Die Sozialdemokraten von Regierungschefin Mette Frederiksen gehen aus der Parlamentswahl in Dänemark ersten Prognosen zufolge erneut als stärkste Kraft hervor, könnten aber ein historisch schlechtes Ergebnis einholen. Das linksgerichtete Bündnis von Frederiksen führt zwei Nachwahlbefragungen zufolge vor dem rechten Lager. Keines der beiden Lager dürfte es jedoch zu einer absoluten Mehrheit schaffen.
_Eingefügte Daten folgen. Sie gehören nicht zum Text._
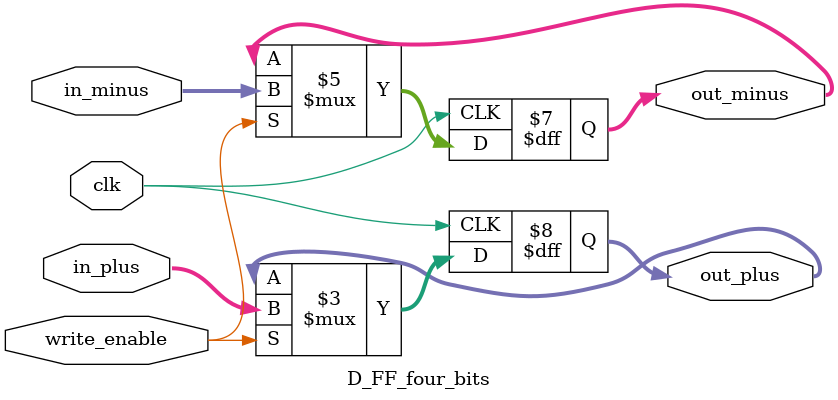
<source format=v>
module D_FF_four_bits(in_plus,in_minus,clk,out_plus,out_minus,write_enable);

input write_enable;
input clk;
input[3:0] in_minus,in_plus;
output[3:0] out_minus,out_plus;
reg[3:0] out_minus,out_plus;

initial begin
	out_minus<=3'b0;
	out_plus<=3'b0;
end

always@(posedge clk) begin
	if(write_enable) begin
		out_minus<=in_minus;
		out_plus<=in_plus;
	end
end

endmodule

</source>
Endergebnisse liegen noch nicht vor.
Der Prognose des Senders DR und Epinion zufolge kommt der linke Block um die Sozialdemokraten auf 83
der 179 Sitze im Parlament, die Rechten auf 79. Eine Prognose von TV2 und Megafon sieht das linke Bündnis bei
86 und das rechte bei 75 Sitzen. Wie und ob Frederiksen das Land eine dritte Amtszeit lang regieren kann, ist deshalb noch nicht sicher.
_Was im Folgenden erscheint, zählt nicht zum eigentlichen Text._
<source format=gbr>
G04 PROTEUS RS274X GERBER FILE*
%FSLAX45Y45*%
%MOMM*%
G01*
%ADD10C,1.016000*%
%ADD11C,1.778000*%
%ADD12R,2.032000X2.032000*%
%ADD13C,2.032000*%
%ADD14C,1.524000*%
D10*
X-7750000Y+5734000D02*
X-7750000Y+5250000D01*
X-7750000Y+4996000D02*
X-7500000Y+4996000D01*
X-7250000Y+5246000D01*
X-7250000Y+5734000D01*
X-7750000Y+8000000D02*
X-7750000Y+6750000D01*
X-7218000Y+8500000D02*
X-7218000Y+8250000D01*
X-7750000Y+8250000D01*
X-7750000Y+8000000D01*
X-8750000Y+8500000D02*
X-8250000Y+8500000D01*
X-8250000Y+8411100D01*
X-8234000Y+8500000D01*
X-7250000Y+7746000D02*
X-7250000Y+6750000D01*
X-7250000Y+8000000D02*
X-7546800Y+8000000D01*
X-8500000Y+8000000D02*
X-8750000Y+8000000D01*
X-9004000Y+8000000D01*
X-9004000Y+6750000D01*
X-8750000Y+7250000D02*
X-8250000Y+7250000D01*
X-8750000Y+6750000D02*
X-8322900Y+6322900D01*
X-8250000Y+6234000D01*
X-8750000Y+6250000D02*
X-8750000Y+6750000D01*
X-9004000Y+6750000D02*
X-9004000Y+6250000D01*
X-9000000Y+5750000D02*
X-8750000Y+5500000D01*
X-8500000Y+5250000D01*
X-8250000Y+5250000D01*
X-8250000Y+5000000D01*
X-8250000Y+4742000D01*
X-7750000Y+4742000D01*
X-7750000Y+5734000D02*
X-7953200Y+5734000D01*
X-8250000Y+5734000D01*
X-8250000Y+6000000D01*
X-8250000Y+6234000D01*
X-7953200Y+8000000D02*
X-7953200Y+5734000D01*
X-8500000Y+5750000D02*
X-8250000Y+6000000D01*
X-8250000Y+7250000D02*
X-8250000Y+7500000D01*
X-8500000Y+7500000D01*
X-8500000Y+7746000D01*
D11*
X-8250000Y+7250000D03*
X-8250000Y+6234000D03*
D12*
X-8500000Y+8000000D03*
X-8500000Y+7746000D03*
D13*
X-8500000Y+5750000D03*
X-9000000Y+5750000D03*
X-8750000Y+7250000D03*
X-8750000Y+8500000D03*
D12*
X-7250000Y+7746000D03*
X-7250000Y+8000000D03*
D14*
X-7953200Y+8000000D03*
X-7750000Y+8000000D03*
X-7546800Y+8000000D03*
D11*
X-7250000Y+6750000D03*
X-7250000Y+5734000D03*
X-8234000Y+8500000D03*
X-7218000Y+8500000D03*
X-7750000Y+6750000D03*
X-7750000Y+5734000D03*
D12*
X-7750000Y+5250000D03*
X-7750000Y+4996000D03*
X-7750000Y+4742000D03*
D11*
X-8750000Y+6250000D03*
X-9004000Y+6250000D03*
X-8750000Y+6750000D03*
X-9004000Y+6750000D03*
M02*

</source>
Die drei bisherigen Regierungsparteien – Sozialdemokraten,
rechtsliberale Venstre und die Partei Moderaterne von Außenminister Lars
Løkke Rasmussen – sind demnach deutlich von einer Mehrheit entfernt.
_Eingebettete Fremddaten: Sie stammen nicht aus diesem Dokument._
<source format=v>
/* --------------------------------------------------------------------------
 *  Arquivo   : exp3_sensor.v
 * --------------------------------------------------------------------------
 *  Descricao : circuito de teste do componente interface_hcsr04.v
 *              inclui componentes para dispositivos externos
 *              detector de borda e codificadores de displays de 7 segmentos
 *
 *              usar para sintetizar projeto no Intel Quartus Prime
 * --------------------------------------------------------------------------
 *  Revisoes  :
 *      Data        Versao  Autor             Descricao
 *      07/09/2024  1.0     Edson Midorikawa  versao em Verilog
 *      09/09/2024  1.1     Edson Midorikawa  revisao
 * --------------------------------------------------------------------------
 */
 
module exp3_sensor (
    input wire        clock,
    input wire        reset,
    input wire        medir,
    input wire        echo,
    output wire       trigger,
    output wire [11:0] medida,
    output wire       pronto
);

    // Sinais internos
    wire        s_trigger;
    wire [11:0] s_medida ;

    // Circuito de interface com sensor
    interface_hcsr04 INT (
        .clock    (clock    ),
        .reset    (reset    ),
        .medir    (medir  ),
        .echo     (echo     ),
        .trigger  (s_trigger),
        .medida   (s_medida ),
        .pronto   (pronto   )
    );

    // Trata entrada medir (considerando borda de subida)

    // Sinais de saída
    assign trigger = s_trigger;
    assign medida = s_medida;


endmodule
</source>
Aber auch ein klassisches links-grünes Bündnis wäre nach den Prognosen
auf die Unterstützung einer weiteren Partei angewiesen. Die Zentrumspartei dürfte damit entscheidend bei der
Regierungsbildung werden. Alternativ könnten auch die vier
Abgeordneten aus Grönland und den Färöer-Inseln die Mehrheit mitbestimmen.